→ **Directions for this task**: For this exercise, copy each line of the records that contains the word "aménager".

→ **Data for this exercise**:
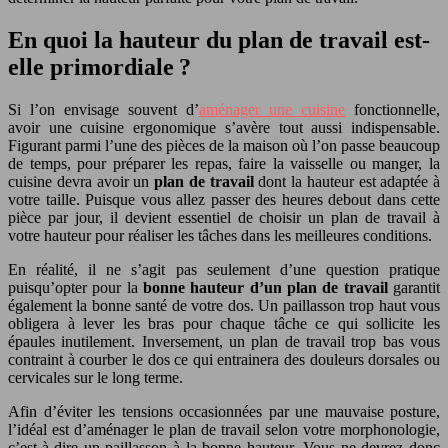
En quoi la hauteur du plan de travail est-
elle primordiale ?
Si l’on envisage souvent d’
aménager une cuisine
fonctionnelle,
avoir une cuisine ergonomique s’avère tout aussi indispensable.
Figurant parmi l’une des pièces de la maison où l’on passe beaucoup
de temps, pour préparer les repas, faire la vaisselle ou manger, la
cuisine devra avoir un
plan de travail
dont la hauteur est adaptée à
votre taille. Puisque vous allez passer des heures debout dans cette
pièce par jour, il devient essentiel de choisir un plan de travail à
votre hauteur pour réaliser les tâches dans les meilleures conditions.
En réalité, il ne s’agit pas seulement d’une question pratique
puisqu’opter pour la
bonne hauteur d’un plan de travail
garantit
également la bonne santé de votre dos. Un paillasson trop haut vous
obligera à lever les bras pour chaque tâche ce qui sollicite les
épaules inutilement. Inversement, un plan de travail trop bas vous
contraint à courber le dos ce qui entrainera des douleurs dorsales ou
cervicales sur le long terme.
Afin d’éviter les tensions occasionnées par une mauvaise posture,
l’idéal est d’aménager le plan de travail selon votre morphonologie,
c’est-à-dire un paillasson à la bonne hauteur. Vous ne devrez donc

→ **Solved exercise**:
aménager une cuisine
l’idéal est d’aménager le plan de travail selon votre morphonologie,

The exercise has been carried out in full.